There’s an alternate universe where people called South Florida’s hockey team the “Block Busters.”
The Florida Panthers’ founding owner, Wayne Huizenga, wanted to name them after his video rental chain. However, aside from their early success, the Panthers mostly languished at the bottom of the league. For years, it felt like Huizenga should have named them after his other companies. AutoNation because they were made up of spare parts, or Waste Management because they were mostly garbage.
However, the Panthers started to transform from prey to predators during the quarantine season. They qualified for the bubble playoffs in 2019-20, marking only their fourth playoff appearance since reaching the Stanley Cup Finals in 1996. Five seasons later, they’re back-to-back champions.
Nobody was talking about sunshine and tax breaks when Brad Boyes was Florida’s leading scorer in 2013-14. However, unlike many of the NHL’s best teams, the Panthers aren’t homegrown. They picked Matthew Tkachuk and Sam Bennett off the dysfunctional Calgary Flames. Florida also grabbed its leading scorer, Sam Reinhart, from the Buffalo Sabres, who haven’t been to the playoffs since 2010-11.
Florida is the kind of team that would capitalize on Minnesota’s longstanding mismanagement of Marco Rossi.
The Rossi saga becomes increasingly perplexing the longer Minnesota drags it out. The Wild drafted a nearly NHL-ready player at a position of need. During the quarantine, he suffered from a COVID-related heart condition but returned to playing condition in 2021.
Then things got weird.
In 2021-22, Rossi had 53 points in 63 AHL games but only played two games with the Wild. A year later, he started the season in St. Paul but only had one point in his first 19 games. The Wild sent him down to Iowa and never recalled him, even though he had 51 points in 53 AHL games.
Rossi has produced 100 points in the past two years and played 82 games in each season. He centered the first line when Joel Eriksson Ek was out and had two goals and an assist in the playoffs this year. Still, the Wild haven’t committed to Rossi long-term. A team that needs center depth is turning him into the next Matt Dumba, a skilled player perpetually on the trade block.
Bill Guerin was a 6-foot-2, 22o lbs. power forward who played well into his 30s. That’s likely why he tends to prefer large, experienced players; Rossi is a 5-foot-9, 180 lbs., 23-year-old center. The Wild also has team control over Rossi because he’s a restricted free agent. Perhaps there’s tension between Guerin and Rossi’s camp, who can’t be happy with how they’ve managed him, and it’s bled into their negotiations.

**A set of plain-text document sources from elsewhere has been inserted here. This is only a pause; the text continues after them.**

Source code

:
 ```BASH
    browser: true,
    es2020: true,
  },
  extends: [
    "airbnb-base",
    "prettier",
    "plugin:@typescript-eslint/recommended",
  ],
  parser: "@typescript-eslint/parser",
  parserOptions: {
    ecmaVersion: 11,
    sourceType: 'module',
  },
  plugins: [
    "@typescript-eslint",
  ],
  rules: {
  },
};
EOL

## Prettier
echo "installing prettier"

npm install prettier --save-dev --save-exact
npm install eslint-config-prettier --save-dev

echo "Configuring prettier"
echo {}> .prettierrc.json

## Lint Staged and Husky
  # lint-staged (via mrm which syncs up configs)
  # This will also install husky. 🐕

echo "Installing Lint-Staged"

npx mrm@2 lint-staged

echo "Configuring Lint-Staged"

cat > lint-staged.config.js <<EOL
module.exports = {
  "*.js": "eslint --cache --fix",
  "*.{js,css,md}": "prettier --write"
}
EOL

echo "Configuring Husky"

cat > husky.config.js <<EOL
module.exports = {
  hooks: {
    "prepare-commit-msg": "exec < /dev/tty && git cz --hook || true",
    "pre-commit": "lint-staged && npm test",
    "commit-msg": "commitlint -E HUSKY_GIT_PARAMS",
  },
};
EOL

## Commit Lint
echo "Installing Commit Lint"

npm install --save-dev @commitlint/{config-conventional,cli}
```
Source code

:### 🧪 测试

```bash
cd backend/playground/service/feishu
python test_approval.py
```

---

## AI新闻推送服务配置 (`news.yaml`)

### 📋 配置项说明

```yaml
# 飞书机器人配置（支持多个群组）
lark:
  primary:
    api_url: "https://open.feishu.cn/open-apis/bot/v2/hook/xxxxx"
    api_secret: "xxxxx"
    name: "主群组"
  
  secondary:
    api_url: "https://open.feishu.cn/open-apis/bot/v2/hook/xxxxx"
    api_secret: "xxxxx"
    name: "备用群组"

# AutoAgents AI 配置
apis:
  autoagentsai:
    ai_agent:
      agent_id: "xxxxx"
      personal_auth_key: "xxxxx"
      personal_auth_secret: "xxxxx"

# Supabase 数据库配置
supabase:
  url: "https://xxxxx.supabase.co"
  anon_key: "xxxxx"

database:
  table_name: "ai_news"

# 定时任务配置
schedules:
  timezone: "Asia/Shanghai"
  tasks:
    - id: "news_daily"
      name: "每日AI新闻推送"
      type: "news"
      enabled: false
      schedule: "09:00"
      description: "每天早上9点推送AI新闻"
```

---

Regardless, Rossi fits a need for the Wild, and they’ve treated the former ninth-overall pick like a player they took a late-round flyer on.
Danila Yurov is one of Minnesota’s first-round selections in 2022 and is coming over from Russia next year. Even if Yurov takes over the No. 2 center spot next year, he’ll likely have an adjustment period. Still, if Yurov takes over the second-line center spot, Rossi is an ideal third center. He can play in the top 6 if Eriksson Ek or Yurov get hurt, or solidify a viable third line.
Even if the Wild must play him on the fly during road playoff games, deploying him over the boards during the course of play, they can play matchups at home. Rossi proved that he can score in the postseason, even though he was on the fourth line this year. Imagine what he could do on a line with a goalscoring winger.
Guerin has managed the roster well in some capacity. He has Matt Boldy, Brock Faber, and Eriksson Ek on favorable contracts. However, like every general manager, he’ll have to balance offering a competitive contract to players who will want more money with the rising cap, while also considering the players he has under contract whom the Wild signed at a lower average annual value.
Rossi also isn’t his top priority this offseason; he must re-sign Kirill Kaprizov. Still, Rossi is part of the formula for breaking out of the Wild’s first-round spell.
Good teams are deep at center, and Rossi is the perfect 3C. Still, Guerin appears to be concerned about his size, despite his production. If the Wild don’t commit to Rossi, some other team will come in and scoop him up. If that happens, Minnesota would lose talent because of mismanagement.
They would be acting more like Calgary or Buffalo than Florida.